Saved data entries
^^^^^^^^

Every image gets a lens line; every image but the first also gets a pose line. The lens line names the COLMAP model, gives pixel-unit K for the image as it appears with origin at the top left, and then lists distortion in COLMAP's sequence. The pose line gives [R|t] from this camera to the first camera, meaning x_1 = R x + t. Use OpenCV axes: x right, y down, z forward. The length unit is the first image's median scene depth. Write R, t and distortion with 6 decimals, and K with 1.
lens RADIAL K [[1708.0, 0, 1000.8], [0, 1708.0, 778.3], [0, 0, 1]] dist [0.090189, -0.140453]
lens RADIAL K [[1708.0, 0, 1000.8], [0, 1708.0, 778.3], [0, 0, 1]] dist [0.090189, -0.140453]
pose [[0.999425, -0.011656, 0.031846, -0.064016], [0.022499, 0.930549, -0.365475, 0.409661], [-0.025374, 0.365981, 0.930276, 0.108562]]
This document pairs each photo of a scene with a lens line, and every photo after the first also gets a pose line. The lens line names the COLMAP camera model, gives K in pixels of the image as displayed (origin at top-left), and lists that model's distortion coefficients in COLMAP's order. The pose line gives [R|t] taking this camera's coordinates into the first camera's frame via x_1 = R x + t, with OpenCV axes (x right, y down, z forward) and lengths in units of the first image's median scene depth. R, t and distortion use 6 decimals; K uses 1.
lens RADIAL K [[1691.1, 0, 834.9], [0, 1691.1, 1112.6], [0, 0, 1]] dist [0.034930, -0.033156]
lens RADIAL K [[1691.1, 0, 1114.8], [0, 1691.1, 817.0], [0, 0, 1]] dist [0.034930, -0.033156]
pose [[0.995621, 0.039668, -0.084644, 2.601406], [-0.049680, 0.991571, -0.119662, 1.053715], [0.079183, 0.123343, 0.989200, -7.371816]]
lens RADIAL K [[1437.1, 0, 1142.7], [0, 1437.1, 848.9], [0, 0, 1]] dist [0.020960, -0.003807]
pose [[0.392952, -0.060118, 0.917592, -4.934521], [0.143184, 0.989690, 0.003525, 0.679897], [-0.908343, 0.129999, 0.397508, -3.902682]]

^^^^^^^^

§ ASSIGNMENT
Turn all of the lines above into a JSON list of strings, one string per line, leaving out any blank lines.

§ RESPONSE
[
  "Every image gets a lens line; every image but the first also gets a pose line. The lens line names the COLMAP model, gives pixel-unit K for the image as it appears with origin at the top left, and then lists distortion in COLMAP's sequence. The pose line gives [R|t] from this camera to the first camera, meaning x_1 = R x + t. Use OpenCV axes: x right, y down, z forward. The length unit is the first image's median scene depth. Write R, t and distortion with 6 decimals, and K with 1.",
  "lens RADIAL K [[1708.0, 0, 1000.8], [0, 1708.0, 778.3], [0, 0, 1]] dist [0.090189, -0.140453]",
  "lens RADIAL K [[1708.0, 0, 1000.8], [0, 1708.0, 778.3], [0, 0, 1]] dist [0.090189, -0.140453]",
  "pose [[0.999425, -0.011656, 0.031846, -0.064016], [0.022499, 0.930549, -0.365475, 0.409661], [-0.025374, 0.365981, 0.930276, 0.108562]]",
  "This document pairs each photo of a scene with a lens line, and every photo after the first also gets a pose line. The lens line names the COLMAP camera model, gives K in pixels of the image as displayed (origin at top-left), and lists that model's distortion coefficients in COLMAP's order. The pose line gives [R|t] taking this camera's coordinates into the first camera's frame via x_1 = R x + t, with OpenCV axes (x right, y down, z forward) and lengths in units of the first image's median scene depth. R, t and distortion use 6 decimals; K uses 1.",
  "lens RADIAL K [[1691.1, 0, 834.9], [0, 1691.1, 1112.6], [0, 0, 1]] dist [0.034930, -0.033156]",
  "lens RADIAL K [[1691.1, 0, 1114.8], [0, 1691.1, 817.0], [0, 0, 1]] dist [0.034930, -0.033156]",
  "pose [[0.995621, 0.039668, -0.084644, 2.601406], [-0.049680, 0.991571, -0.119662, 1.053715], [0.079183, 0.123343, 0.989200, -7.371816]]",
  "lens RADIAL K [[1437.1, 0, 1142.7], [0, 1437.1, 848.9], [0, 0, 1]] dist [0.020960, -0.003807]",
  "pose [[0.392952, -0.060118, 0.917592, -4.934521], [0.143184, 0.989690, 0.003525, 0.679897], [-0.908343, 0.129999, 0.397508, -3.902682]]"
]